Saved data entries

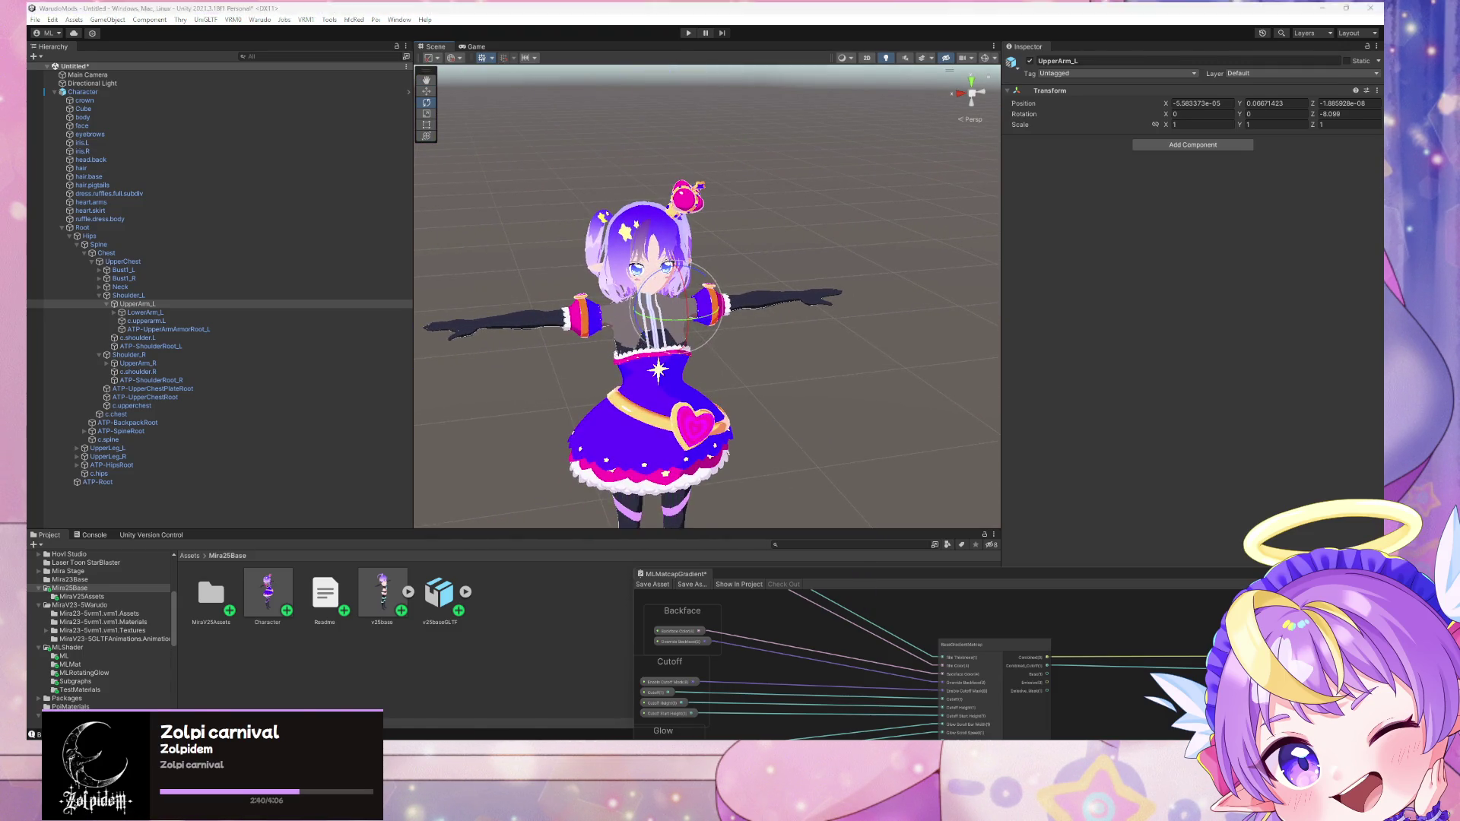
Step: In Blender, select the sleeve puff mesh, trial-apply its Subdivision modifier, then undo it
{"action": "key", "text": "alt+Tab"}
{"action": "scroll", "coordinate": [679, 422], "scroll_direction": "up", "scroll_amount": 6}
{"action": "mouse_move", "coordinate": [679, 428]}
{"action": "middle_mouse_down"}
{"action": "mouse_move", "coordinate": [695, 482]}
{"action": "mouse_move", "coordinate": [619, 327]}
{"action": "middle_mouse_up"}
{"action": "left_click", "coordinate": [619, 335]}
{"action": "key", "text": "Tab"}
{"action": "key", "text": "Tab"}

To do
Full transcription without images: please go through the records and repeat them exactly.

Written answer
Step: In Blender, select the sleeve puff mesh, trial-apply its Subdivision modifier, then undo it
{"action": "key", "text": "alt+Tab"}
{"action": "scroll", "coordinate": [679, 422], "scroll_direction": "up", "scroll_amount": 6}
{"action": "mouse_move", "coordinate": [679, 428]}
{"action": "middle_mouse_down"}
{"action": "mouse_move", "coordinate": [695, 482]}
{"action": "mouse_move", "coordinate": [619, 327]}
{"action": "middle_mouse_up"}
{"action": "left_click", "coordinate": [619, 335]}
{"action": "key", "text": "Tab"}
{"action": "key", "text": "Tab"}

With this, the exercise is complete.